Dawn Thie, une maman de Brighton lors de son interview, a cultivé une peau épaisse en grandissant dans le New Jersey et en travaillant comme directrice de la publicité à New York.
Thie a lutté contre des labels comme «arrogant» ou, pire encore, le mot b l’équivalent adulte de «autoritaire».
“Vous devez être une personne forte ou les gens marcheront partout sur vous, mais c’est une ligne fine”, dit-elle. “Il y a un double standard.”
Thie dit qu’elle veut élever sa fille pour qu’elle soit une dirigeante, pas une adepte, mais qu’elle l’a déjà entendue appeler «volontaire» et «tattletale».
«Ce que j’essaie de lui enseigner, ce n’est pas toutes les situations qui nécessitent le même type de réponse. Parfois, il convient d’être «autoritaire» et d’autres fois il faut une approche plus douce. Vous devez trouver un moyen de vous y retrouver », explique Thie.
Retournez le script
La psychologue Melissa Johnson, fondatrice et PDG de l’Institute for Girls’s Development de Pasadena, en Californie, ne comprend que trop bien l’importance des mots.
Elle a développé un programme appelé «Stand Up! S’exprimer!” qui encourage les filles à utiliser le «discours courageux» et le «discours franc» pour s’affirmer.

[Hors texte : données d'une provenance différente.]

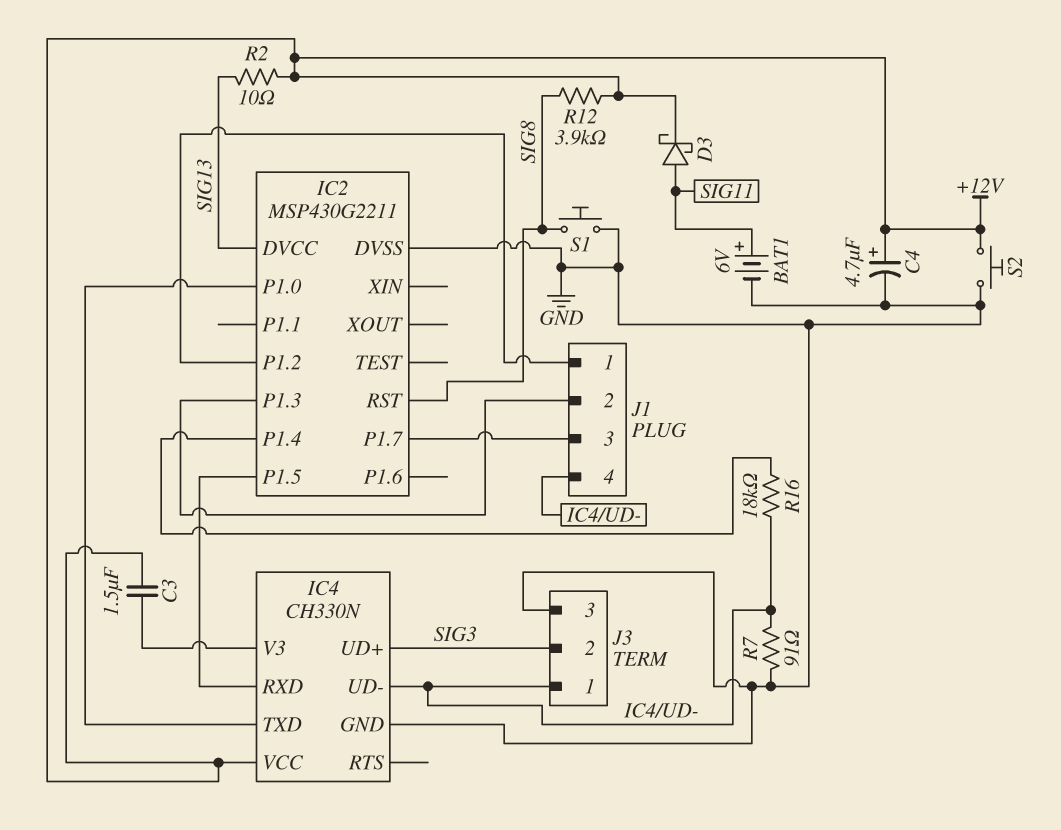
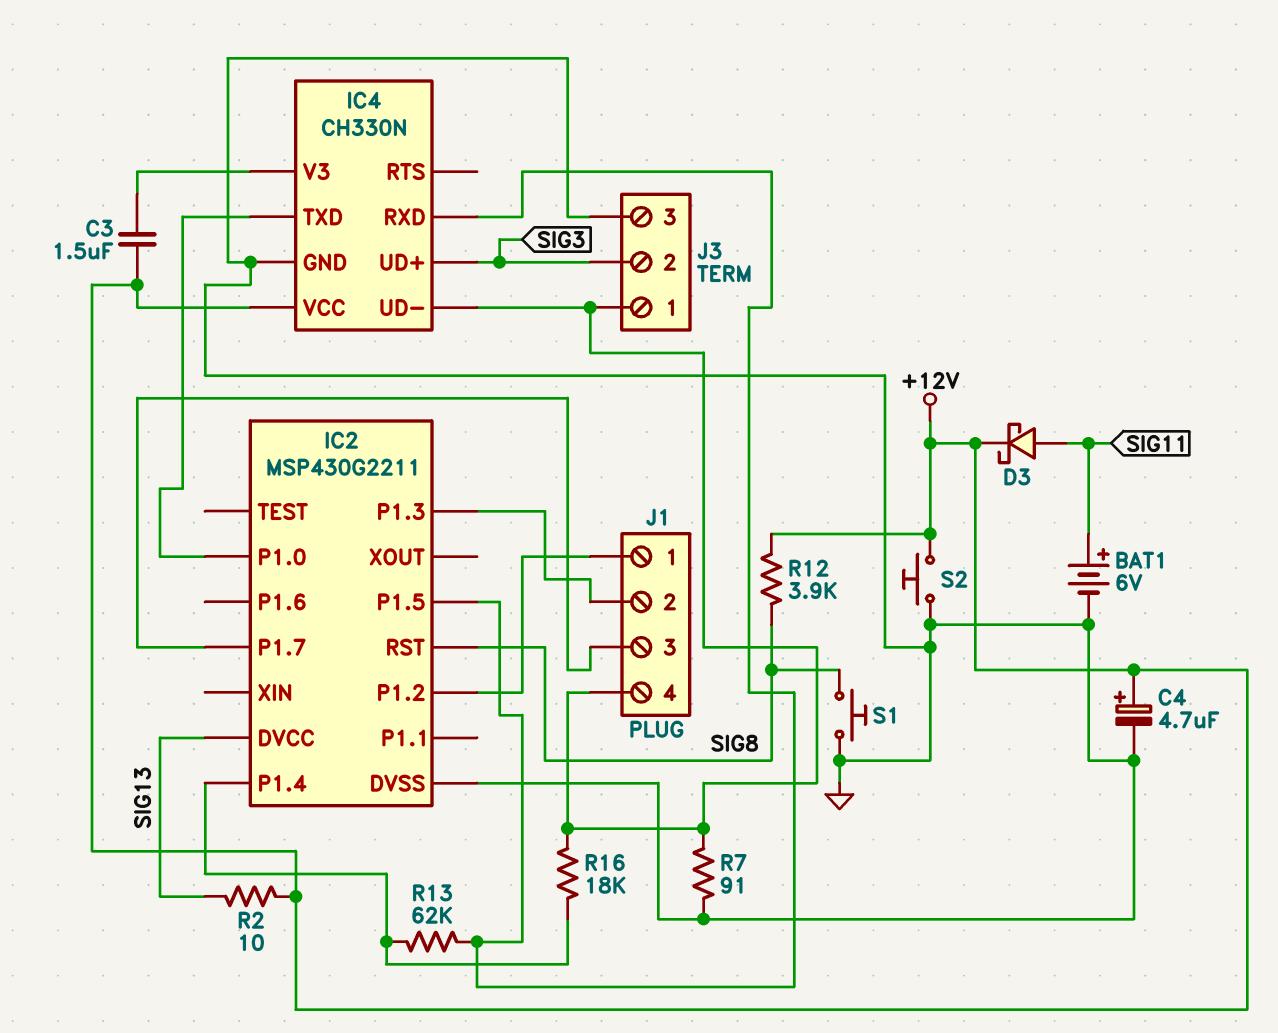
R13: none -> 62k (IC2/P1.4, IC2/P1.5)

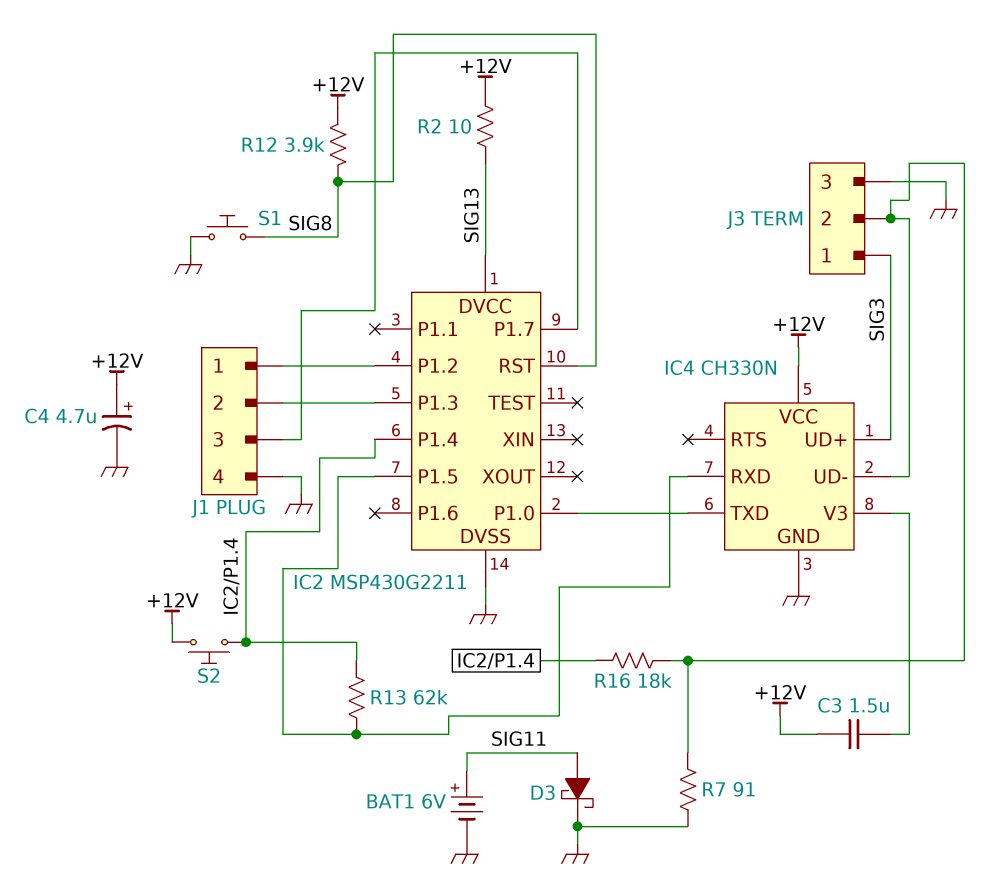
D3: schottky (A SIG11, K +12V) -> schottky (A SIG11, K GND)
J1 pin 4: IC4/UD- -> GND
J3 pin 1: IC4/UD- -> SIG3
J3 pin 2: SIG3 -> IC4/UD-
S2: button (+12V, GND) -> button (+12V, IC2/P1.4)

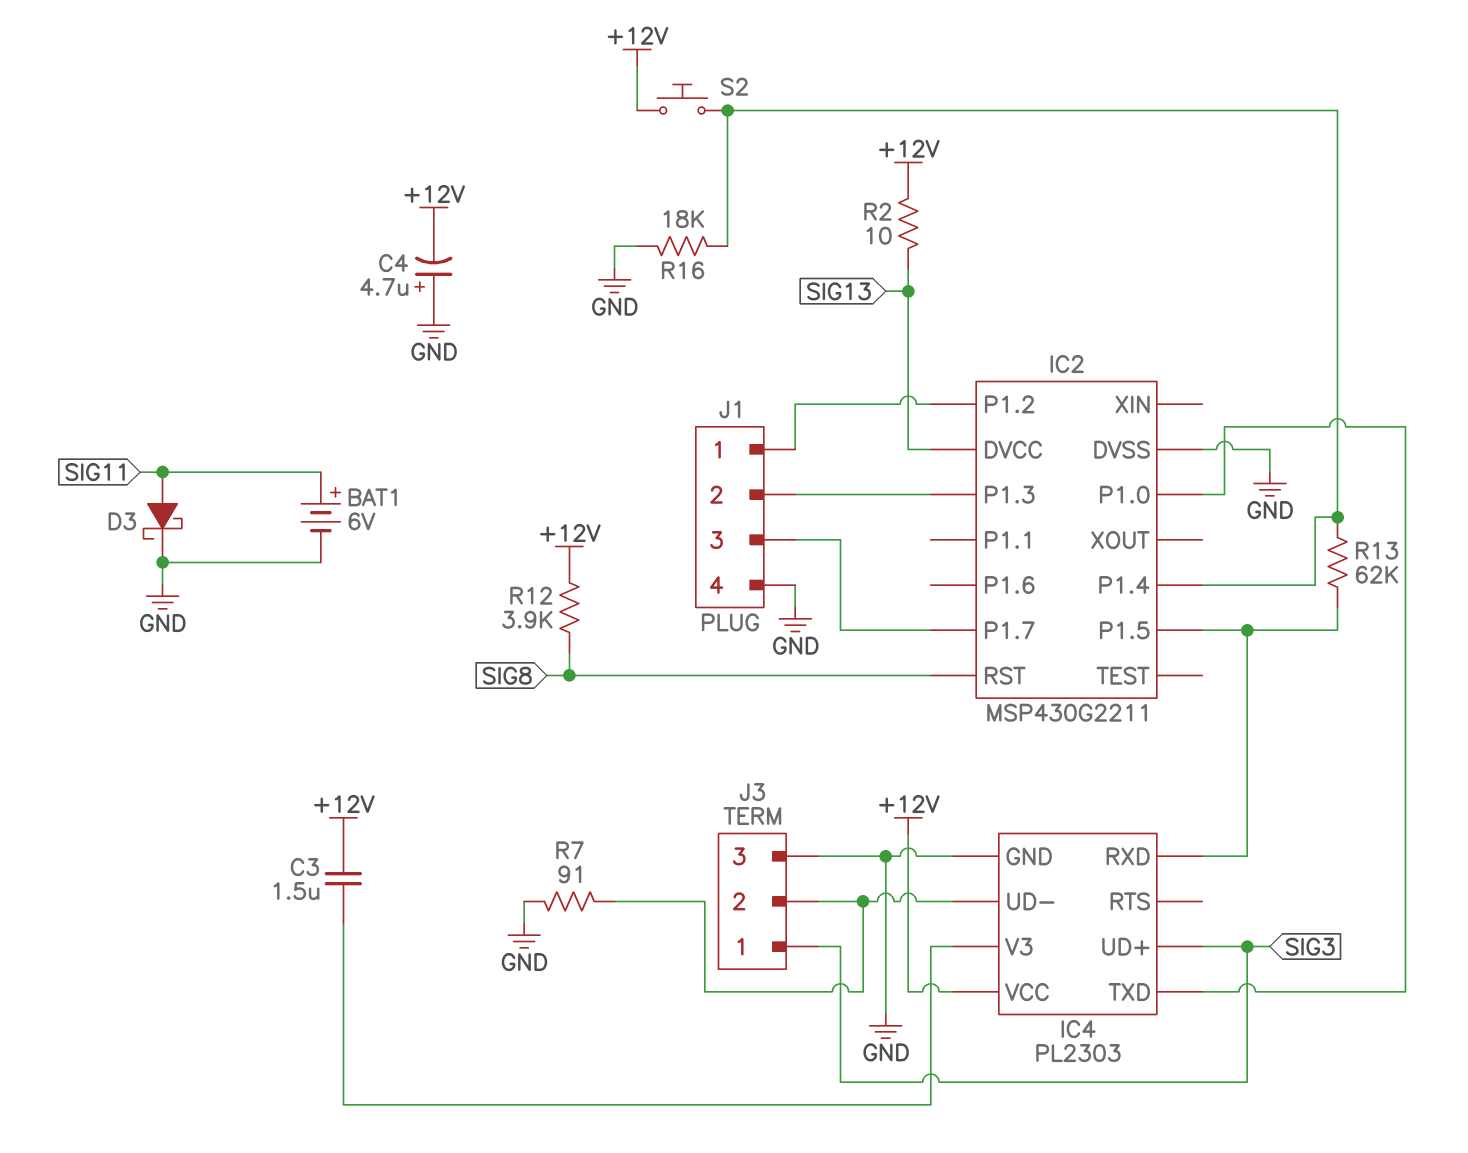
C4: 4.7uF (plus +12V, minus GND) -> 4.7uF (plus GND, minus +12V)
IC4: CH330N -> PL2303
R16: 18k (IC2/P1.4, IC4/UD-) -> 18k (GND, IC2/P1.4)
S1: button (GND, SIG8) -> none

Pourtant, beaucoup s’inquiètent si elles sont plus directes, elles seront étiquetées «filles méchantes».
Elle dit que les adultes jouent un rôle majeur en influençant la perception qu’ont les filles d’elles-mêmes, et suggère d’utiliser des descripteurs puissants comme «confiante», «compétente», «capable» et «courageuse» pour décrire les filles qui s’étendent hors de leur zone de confort.

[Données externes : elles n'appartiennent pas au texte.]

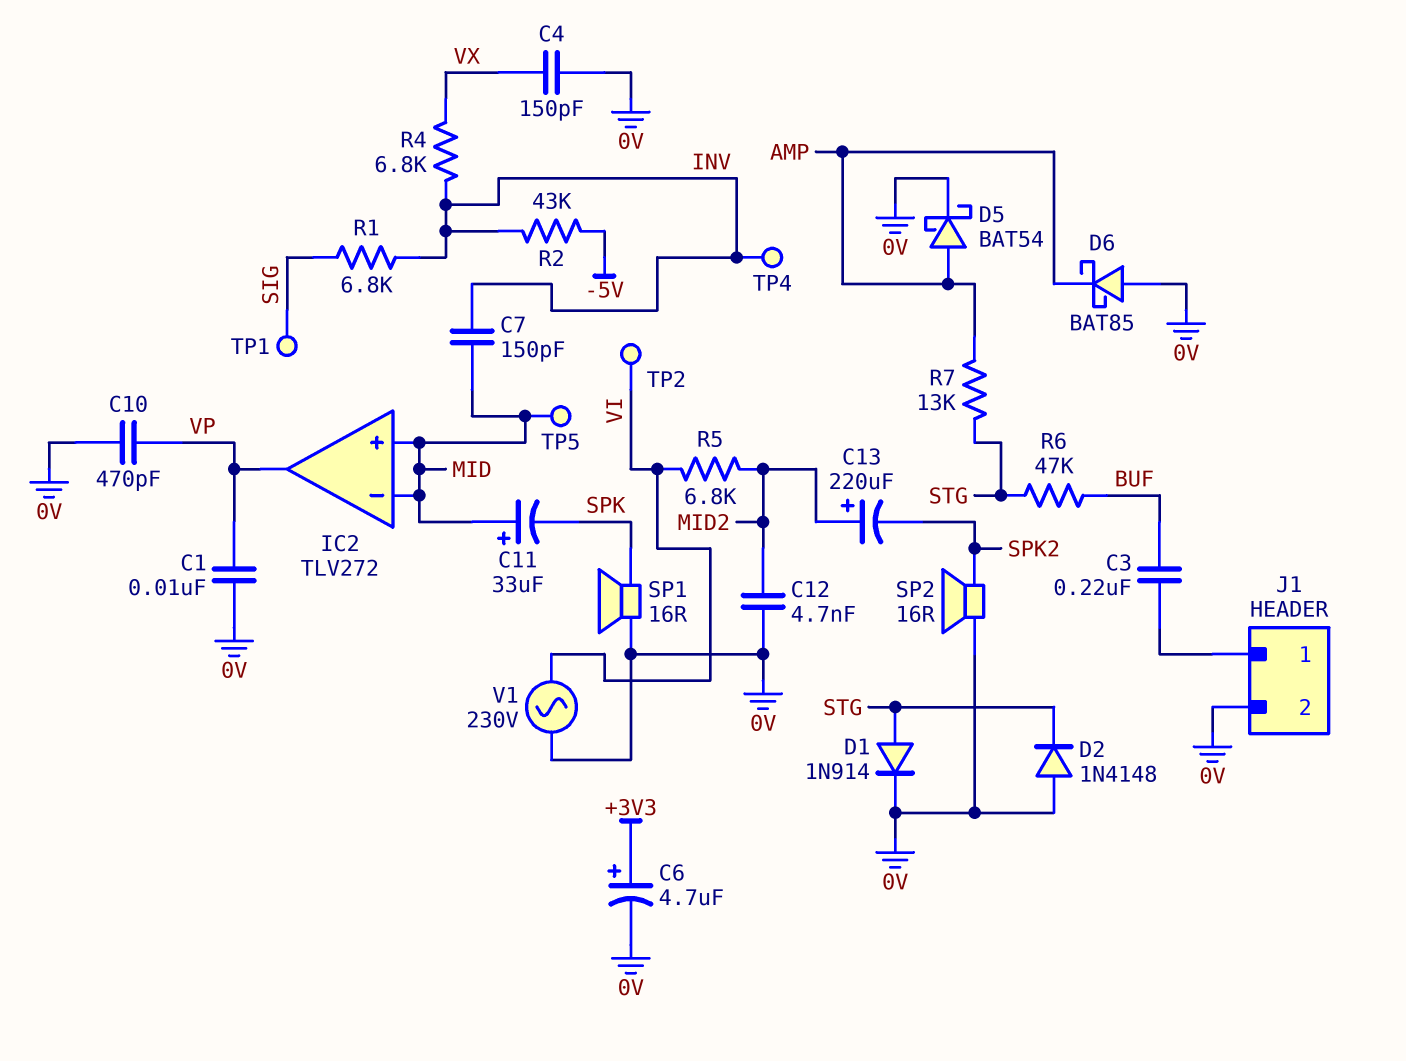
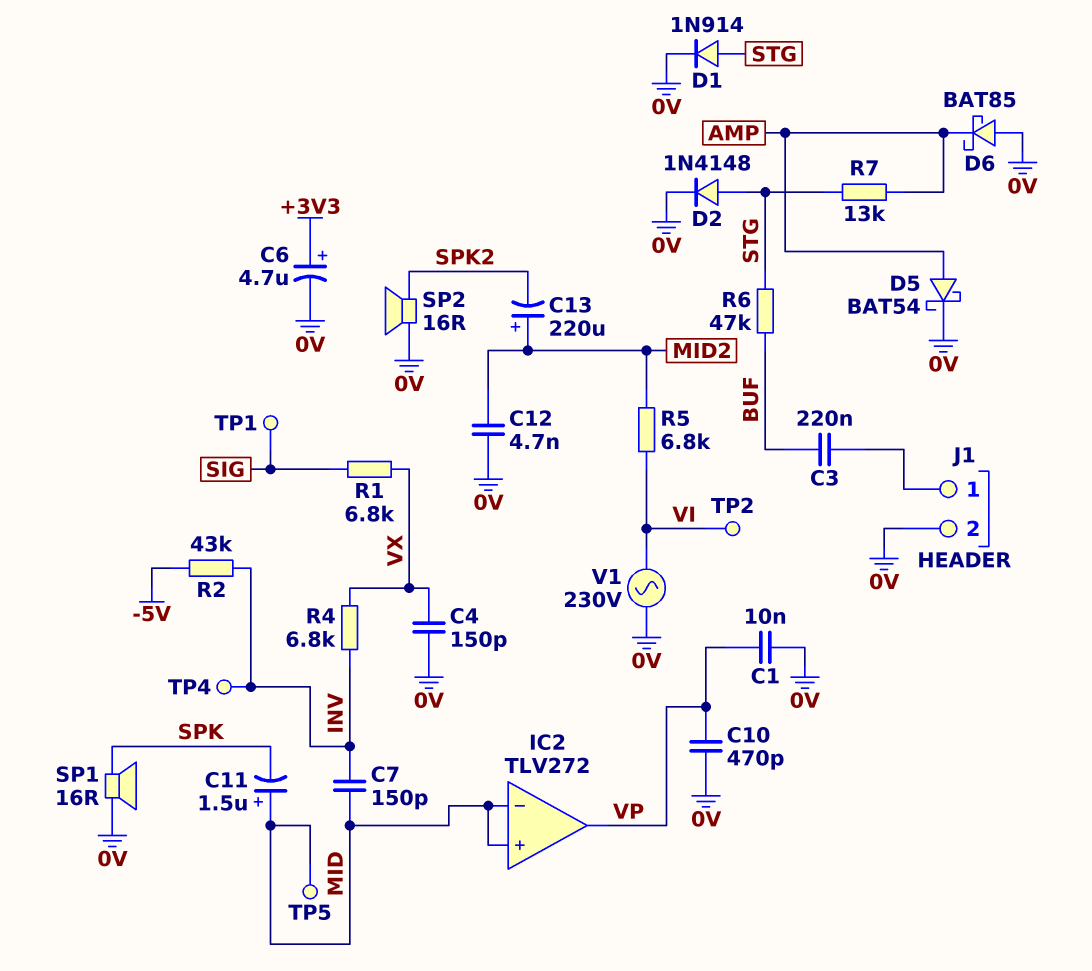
C11: 33uF (plus MID, minus SPK) -> 1.5uF (plus MID, minus SPK)
D2: diode 1N4148 (A 0V, K STG) -> diode 1N4148 (A STG, K 0V)
R1: 6.8k (INV, SIG) -> 6.8k (SIG, VX)

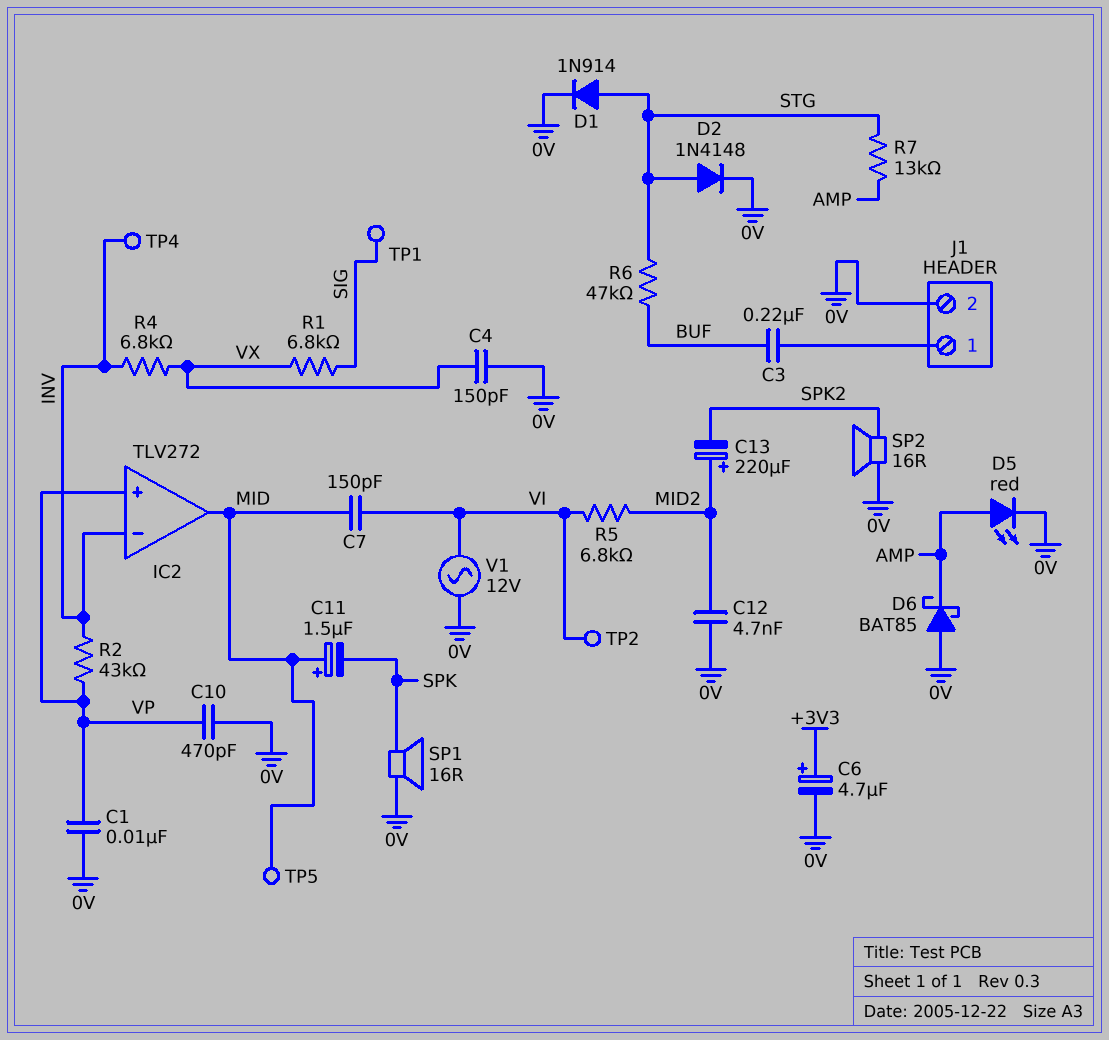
C7: 150pF (INV, MID) -> 150pF (MID, VI)
D5: schottky BAT54 (A AMP, K 0V) -> LED red (A AMP, K 0V)
IC2 pin in+: MID -> VP
IC2 pin in-: MID -> INV
IC2 pin out: VP -> MID
R2: 43k (-5V, INV) -> 43k (INV, VP)
V1: AC 230V (0V, VI) -> AC 12V (0V, VI)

Au lieu d’être «autoritaires», les filles peuvent avoir du «courage», de la «force», de «l’efficacité», de la «persévérance» et de la «persévérance». (Voici 10 façons d’interdire le «bossy» de votre vie.)
Il est également important d’examiner les termes liés au sexe, tels que «princesse» et «garçon manqué», dit Johnson.
“Il est essentiel de réfléchir à la façon dont nous utilisons le langage avec les enfants et de travailler à éliminer les stéréotypes culturels qui limitent les garçons et les filles”, ajoute Johnson.
L’auteur et conseillère de Novi, Tara Michener, reconnaît qu’elle a elle-même été victime d’étiquettes.
«J’ai eu des situations dans ma vie d’adulte lorsque je me suis assise à un certain siège ou que j’ai défendu quelque chose en quoi je crois et j’ai été qualifiée d ‘« agressive »même lorsque je souris», dit-elle. «Un gentleman pourrait faire la même chose et être appelé« courageux »ou« courageux ».»
Michener dirige un programme intitulé «Je m’aime parce que» visant à aider les filles à trouver des mots positifs pour se décrire.
«Pas pour être prétentieux, mais pour célébrer leurs forces», dit Michener.
Elle convient que les adultes jouent un rôle énorme en guidant les filles à surmonter leur peur d’être autoritaire et à trouver leur patron intérieur.
«Je pense qu’être un leader, c’est vraiment sortir et servir, alors encouragez-les s’ils ont une idée; les aider à le cultiver et à comprendre comment s’y prendre », dit-elle.
Ce message est mis à jour régulièrement.